L’objet le plus éloigné jamais visité par un vaisseau spatial, Arrokoth, un corps vieux de 4 milliards d’années situé dans la ceinture de Kuiper, a fourni de nouvelles informations sur la formation initiale de notre système solaire. Les chercheurs ont utilisé des simulations informatiques avancées pour confirmer comment cet objet unique en forme de bonhomme de neige est né et ce que cela signifie pour comprendre comment les planètes elles-mêmes ont été construites.
La ceinture de Kuiper : une capsule temporelle du système solaire
Arrokoth réside dans la ceinture de Kuiper, une vaste région au-delà de Neptune remplie de restes glacés datant de la naissance du système solaire. Cette zone n’est pas seulement un ensemble de débris spatiaux ; c’est un trésor de planétésimaux – les éléments constitutifs mêmes des planètes. Ce qui rend Arrokoth particulièrement intrigant, c’est sa structure à deux lobes. Environ 10 à 25 % des objets de la ceinture de Kuiper partagent cette forme de « bonhomme de neige » ou de « cacahuète », ce qui soulève la question de savoir comment ils se sont formés.
Effondrement gravitationnel : la clé de la formation ?
Auparavant, les scientifiques avaient proposé que la formation douce d’Arrokoth, indiquée par sa forme et l’absence de cratères, résultait d’un effondrement gravitationnel. L’idée est que les nuages de cailloux du premier système solaire se sont regroupés sous leur propre gravité. Mais le mécanisme exact restait jusqu’à présent flou. Les dernières simulations fournissent des preuves solides que ce processus peut créer des objets à double lobe comme Arrokoth.
“C’est tellement excitant parce que nous pouvons réellement voir cela pour la première fois”, a expliqué Jackson Barnes de la Michigan State University, chercheur principal. “Cela confirme l’ensemble du processus du début à la fin.”
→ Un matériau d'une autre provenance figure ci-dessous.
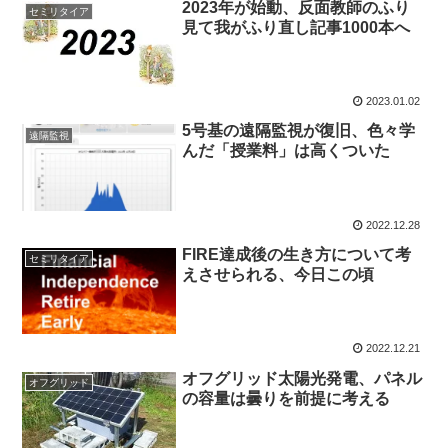
2023年が始動、反面教師のふり
セミリタイア
見て我がふり直し記事1000本へ
2023.01.02
5号基の遠隔監視が復旧、色々学
遠隔監視
んだ「授業料」は高くついた
2022.12.28
FIRE達成後の生き方について考
セミリタイア
えさせられる、今日この頃
2022.12.21
オフグリッド太陽光発電、パネル
オフグリッド
の容量は曇りを前提に考える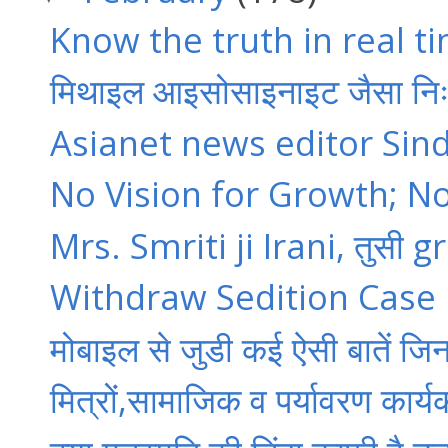
Know the truth in real t
मिथाइल आइसोसाइनाइट जैसा निःश
Asianet news editor Sin
No Vision for Growth; No
Mrs. Smriti ji Irani, तुसी gre
Withdraw Sedition Case
मोबाइल से जुडी कई ऐसी बातें जिनके 
मित्रों,सामाजिक व पर्यावरण कार्य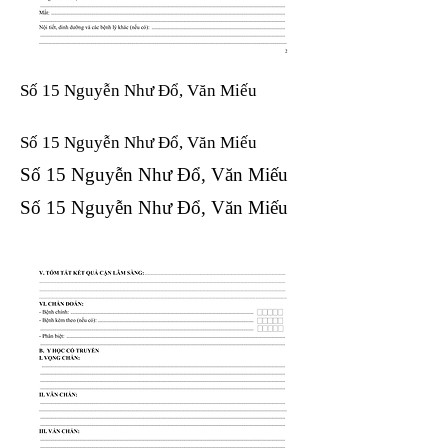
Số 15 Nguyễn Như Đổ, Văn Miếu
Số 15 Nguyễn Như Đổ, Văn Miếu​​​​
Số 15 Nguyễn Như Đổ, Văn Miếu​​​​
Số 15 Nguyễn Như Đổ, Văn Miếu​​​​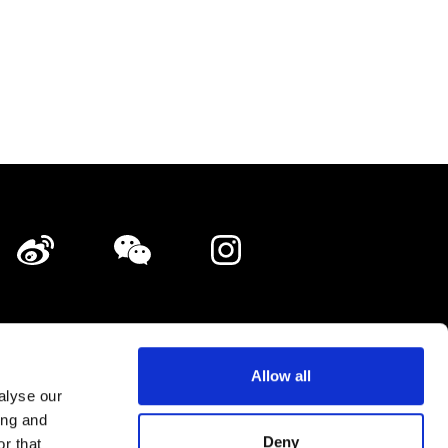
점포 게재・광고 게재 상담
Allow all
정보 보호 정책
사이트 지도
alyse our
ing and
Shopping Now Project Team.
All Rights Reserved.
Deny
r that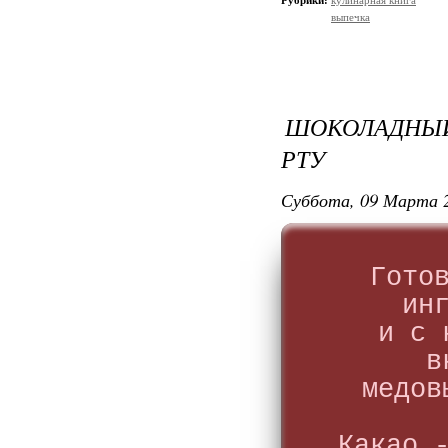
Рубрики:
кулинарная книга
выпечка
ШОКОЛАДНЫЙ
РТУ
Суббота, 09 Марта 2
Гото
ин
и с 
в
медов
Какао 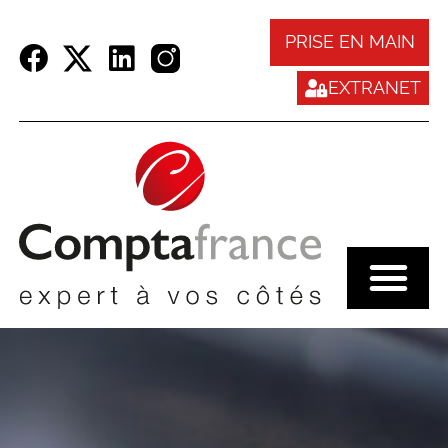
Panneau de gestion des cookies
PRISE EN MAIN
EXTRANET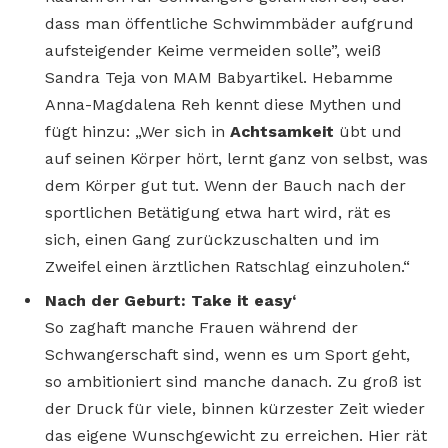
dass man öffentliche Schwimmbäder aufgrund
aufsteigender Keime vermeiden solle”, weiß
Sandra Teja von MAM Babyartikel. Hebamme
Anna-Magdalena Reh kennt diese Mythen und
fügt hinzu: „Wer sich in
Achtsamkeit
übt und
auf seinen Körper hört, lernt ganz von selbst, was
dem Körper gut tut. Wenn der Bauch nach der
sportlichen Betätigung etwa hart wird, rät es
sich, einen Gang zurückzuschalten und im
Zweifel einen ärztlichen Ratschlag einzuholen.“
Nach der Geburt: Take it easy‘
So zaghaft manche Frauen während der
Schwangerschaft sind, wenn es um Sport geht,
so ambitioniert sind manche danach. Zu groß ist
der Druck für viele, binnen kürzester Zeit wieder
das eigene Wunschgewicht zu erreichen. Hier rät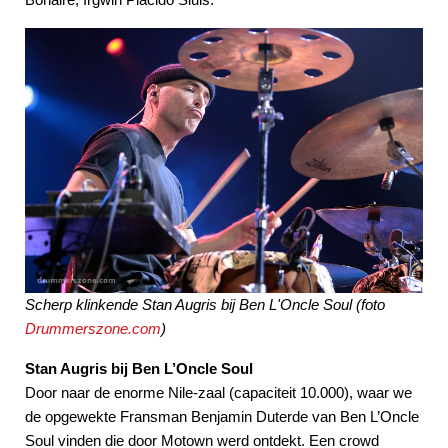
Scherp klinkende Stan Augris bij Ben L'Oncle Soul (foto
Drummerszone.com
)
Stan Augris bij Ben L’Oncle Soul
Door naar de enorme Nile-zaal (capaciteit 10.000), waar we
de opgewekte Fransman Benjamin Duterde van Ben L’Oncle
Soul vinden die door Motown werd ontdekt. Een crowd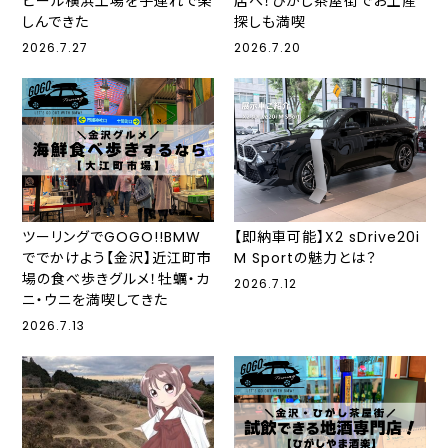
ビール横浜工場を子連れで楽
店へ！ひがし茶屋街でお土産
しんできた
探しも満喫
2026.7.27
2026.7.20
ツーリングでGOGO!!BMW
【即納車可能】X2 sDrive20i
ででかけよう【金沢】近江町市
M Sportの魅力とは？
場の食べ歩きグルメ！牡蠣・カ
2026.7.12
ニ・ウニを満喫してきた
2026.7.13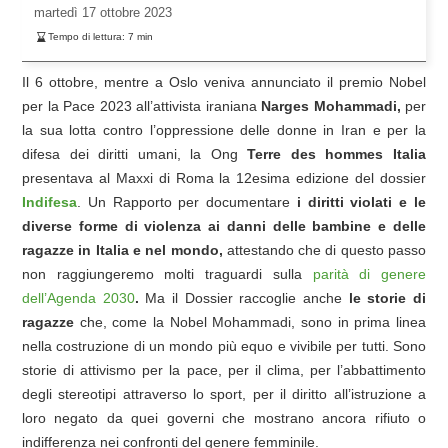
martedì
17 ottobre 2023
Tempo di lettura:
7
min
Il 6 ottobre, mentre a Oslo veniva annunciato il premio Nobel
per la Pace 2023 all’attivista iraniana
Narges Mohammadi,
per
la sua lotta contro l’oppressione delle donne in Iran e per la
difesa dei diritti umani, la Ong
Terre des hommes Italia
presentava al Maxxi di Roma la 12esima edizione del dossier
Indifesa
. Un Rapporto per documentare
i diritti violati e le
diverse forme di violenza ai danni delle bambine e delle
ragazze in Italia e nel mondo,
attestando che di questo passo
non raggiungeremo molti traguardi sulla
parità di genere
dell’Agenda 2030
.
Ma il Dossier raccoglie anche
le storie di
ragazze
che, come la Nobel Mohammadi, sono in prima linea
nella costruzione di un mondo più equo e vivibile per tutti. Sono
storie di attivismo per la pace, per il clima, per l’abbattimento
degli stereotipi attraverso lo sport, per il diritto all’istruzione a
loro negato da quei governi che mostrano ancora rifiuto o
indifferenza nei confronti del genere femminile.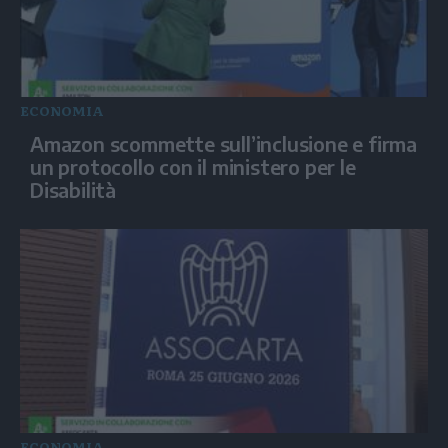
ECONOMIA
Amazon scommette sull’inclusione e firma
un protocollo con il ministero per le
Disabilità
ECONOMIA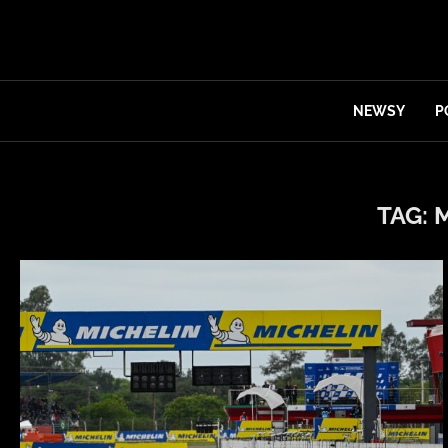
NEWSY
P
TAG: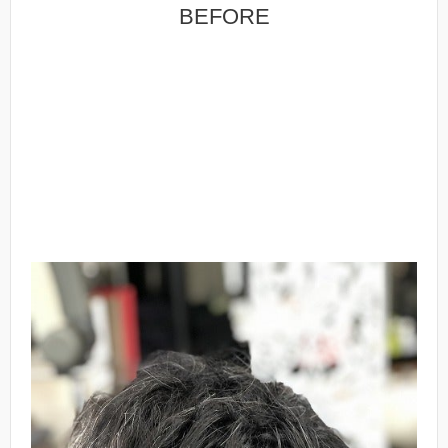
BEFORE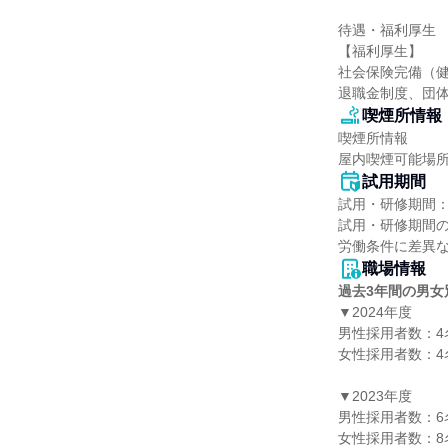
待遇・福利厚生

【福利厚生】

社会保険完備（健
退職金制度、団
喫煙所情報
喫煙所情報

屋内喫煙可能場
試用期間
試用・研修期間：
試用・研修期間の
職場情報
過去3年間の男女
▼2024年度

男性採用者数：4名
女性採用者数：4名
▼2023年度

男性採用者数：6名
女性採用者数：8名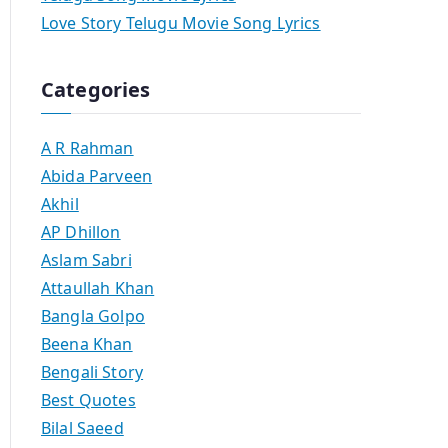
Love Story Telugu Movie Song Lyrics
Categories
A R Rahman
Abida Parveen
Akhil
AP Dhillon
Aslam Sabri
Attaullah Khan
Bangla Golpo
Beena Khan
Bengali Story
Best Quotes
Bilal Saeed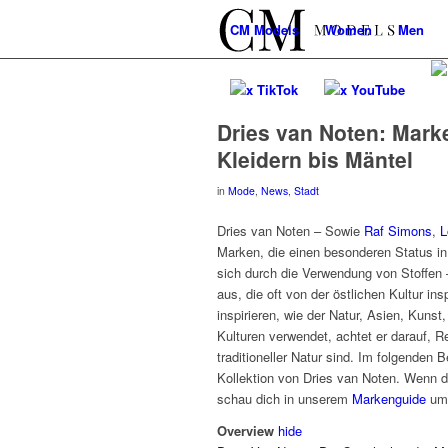
CM
Models
Women
Men
x TikTok
x YouTube
Dries van Noten: Mar
Kleidern bis Mäntel
in
Mode
,
News
,
Stadt
Dries van Noten – Sowie
Raf Simons
,
L
Marken, die einen besonderen Status i
sich durch die Verwendung von Stoffen –
aus, die oft von der östlichen Kultur ins
inspirieren, wie der Natur, Asien, Kun
Kulturen verwendet, achtet er darauf, 
traditioneller Natur sind. Im folgenden
Kollektion von Dries van Noten. Wenn 
schau dich in unserem
Markenguide
um
Overview
hide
Comment fonctionnent les simulations : cailloux et gravité
L’équipe de recherche a effectué 54 simulations informatiques utilisant 105 particules, chacune d’un rayon d’environ 2 kilomètres, représentant un nuage de galets simplifié. Ces simulations ont montré que de petits planétésimaux pouvaient orbiter autour les uns des autres et éventuellement fusionner à faible vitesse (environ 5 mètres par seconde), formant des « binaires de contact » – deux lobes fusionnés. Certains de ces objets simulés présentent une ressemblance frappante avec Arrokoth.
Ce qui distingue cette étude est l’inclusion de la physique des particules, simulant la manière dont les matériaux interagissent au contact. Les modèles antérieurs, qui manquaient de ces détails, suggéraient que toutes les collisions aboutiraient à des objets uniques et sphériques. Cette nouvelle approche soutient la théorie selon laquelle les planétésimaux, y compris Arrokoth, se sont formés par un léger effondrement gravitationnel, plutôt que par des impacts violents.
Implications et recherches futures
Alan Stern, chercheur principal de la mission New Horizons de la NASA, a salué l’étude comme s’alignant sur des travaux antérieurs et renforçant l’idée selon laquelle la formation d’Arrokoth était un processus fluide et non destructif. Cependant, d’autres astronomes notent des écarts entre les résultats de simulation (seulement 4 % des objets se formant sous forme de binaires de contact) et les fréquences observées dans la ceinture de Kuiper. Alan Fitzsimmons suggère que Mère Nature pourrait avoir d’autres mécanismes en jeu, ou que des simulations encore plus complexes pourraient combler le fossé entre la théorie et l’observation.
La formation d’Arrokoth, bien qu’apparemment simple, fournit des preuves cruciales sur les conditions qui régnaient au début du système solaire. Comprendre ces processus est essentiel pour comprendre comment les planètes, y compris la Terre, ont vu le jour.